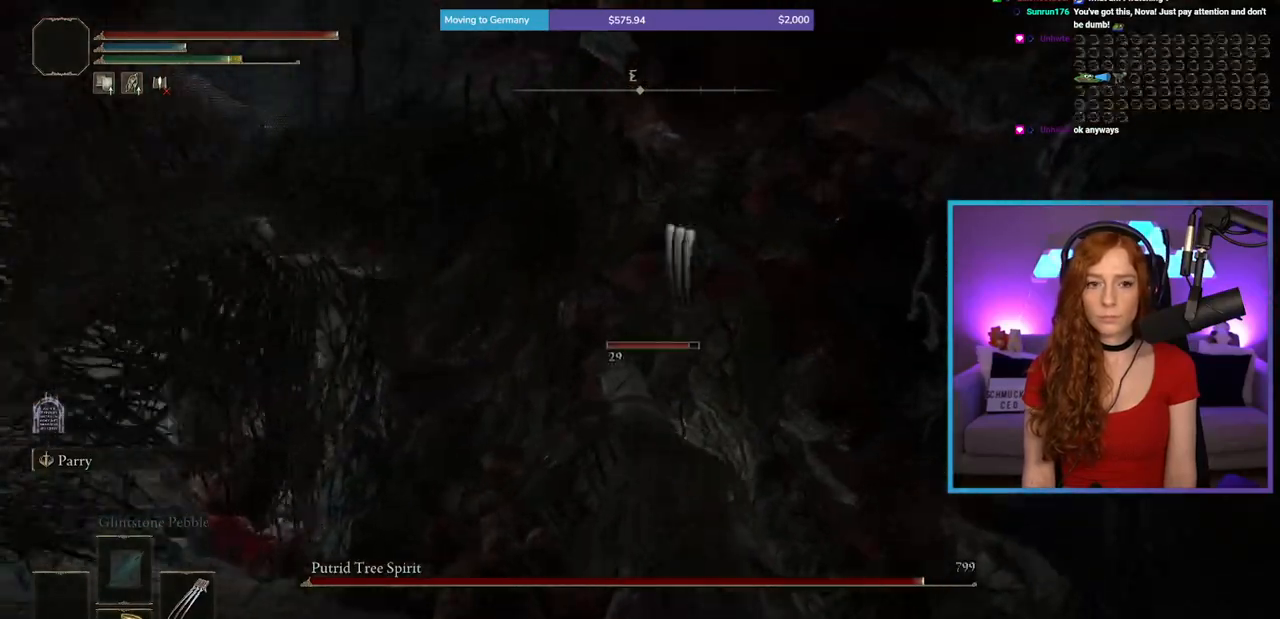
{"buttons": [], "left_stick": "up", "right_stick": "center", "events": [[233, "R1", "down"], [433, "R1", "up"], [450, "left_stick", "up"]]}
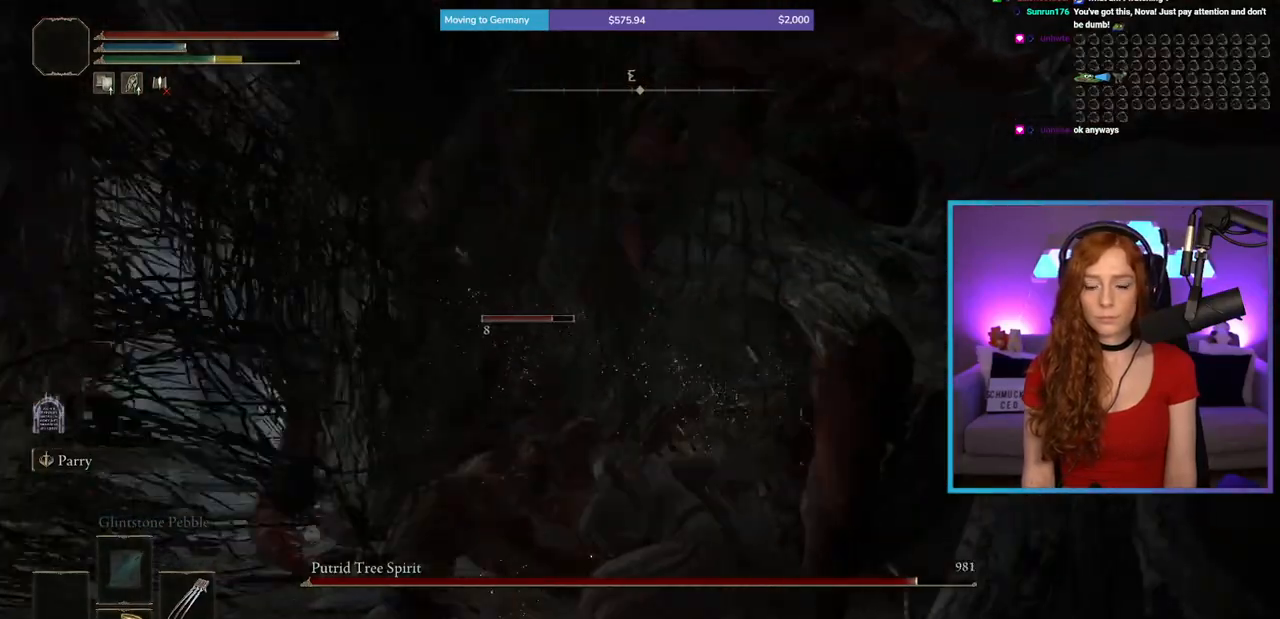
{"buttons": [], "left_stick": "right", "right_stick": "center", "events": [[150, "right_stick", "up-right"], [333, "right_stick", "center"], [350, "left_stick", "up-right"], [467, "left_stick", "right"]]}
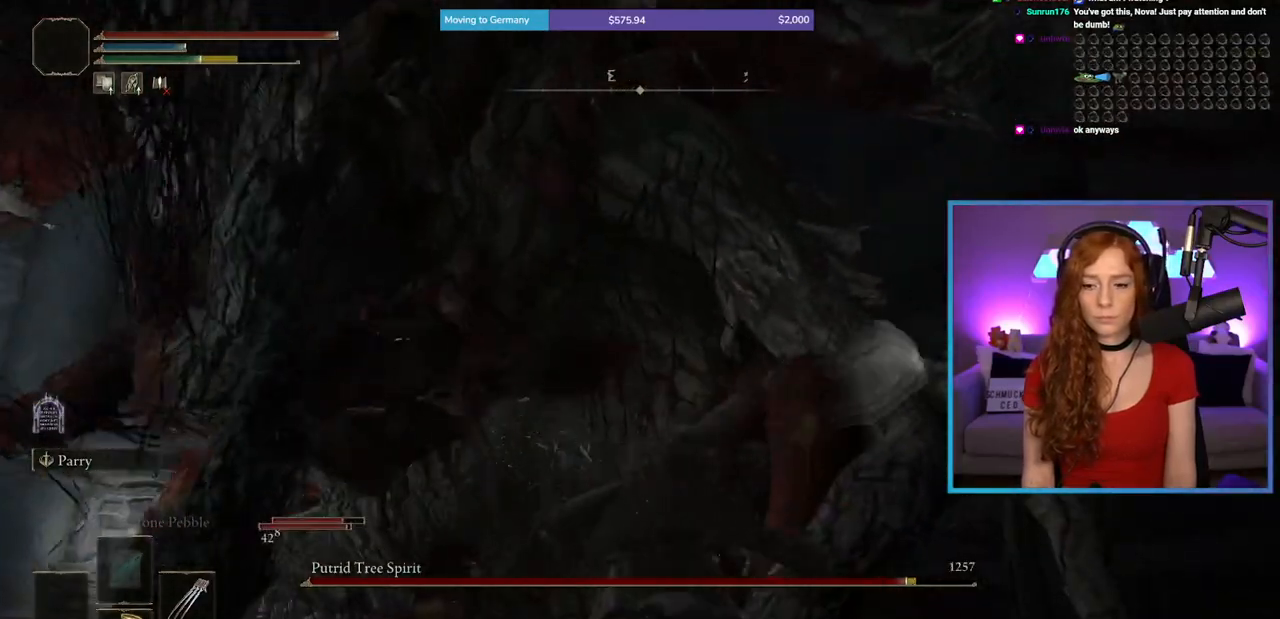
{"buttons": [], "left_stick": "up-right", "right_stick": "left", "events": [[83, "right_stick", "left"], [167, "R1", "down"], [300, "right_stick", "center"], [317, "left_stick", "up-right"], [333, "R1", "up"], [450, "right_stick", "left"]]}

[Exercise aim]:
Write out the whole of the data exactly; the pictures stay out.

[Task output]:
{"buttons": [], "left_stick": "up", "right_stick": "center", "events": [[233, "R1", "down"], [433, "R1", "up"], [450, "left_stick", "up"]]}
{"buttons": [], "left_stick": "right", "right_stick": "center", "events": [[150, "right_stick", "up-right"], [333, "right_stick", "center"], [350, "left_stick", "up-right"], [467, "left_stick", "right"]]}
{"buttons": [], "left_stick": "up-right", "right_stick": "left", "events": [[83, "right_stick", "left"], [167, "R1", "down"], [300, "right_stick", "center"], [317, "left_stick", "up-right"], [333, "R1", "up"], [450, "right_stick", "left"]]}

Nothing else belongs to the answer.